Start of Records supplied

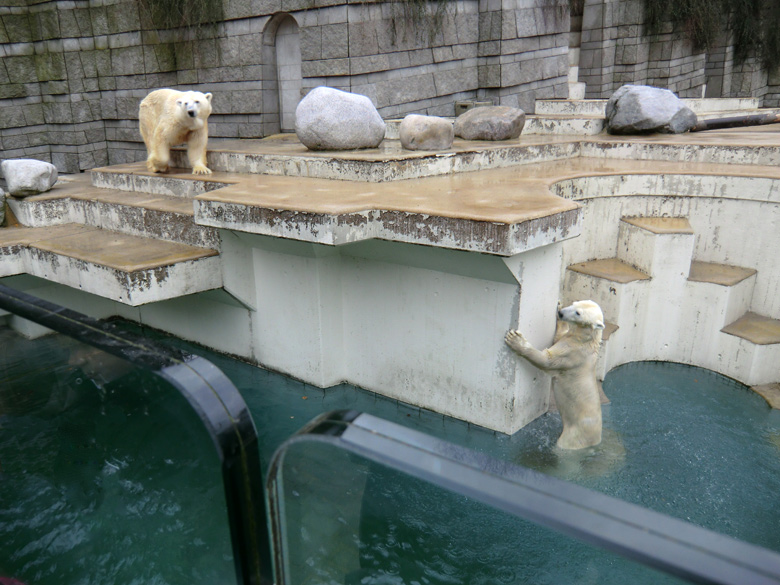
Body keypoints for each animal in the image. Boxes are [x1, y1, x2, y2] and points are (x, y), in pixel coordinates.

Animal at [502, 298, 608, 450]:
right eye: (574, 304)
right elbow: (559, 336)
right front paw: (558, 307)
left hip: (575, 435)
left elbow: (548, 359)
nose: (561, 313)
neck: (586, 340)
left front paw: (516, 340)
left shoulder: (573, 353)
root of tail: (596, 440)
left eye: (578, 313)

End of Records supplied

Assignment:
Find and show each line of the listing with the word "right".

Reply to the task:
right eye: (574, 304)
right elbow: (559, 336)
right front paw: (558, 307)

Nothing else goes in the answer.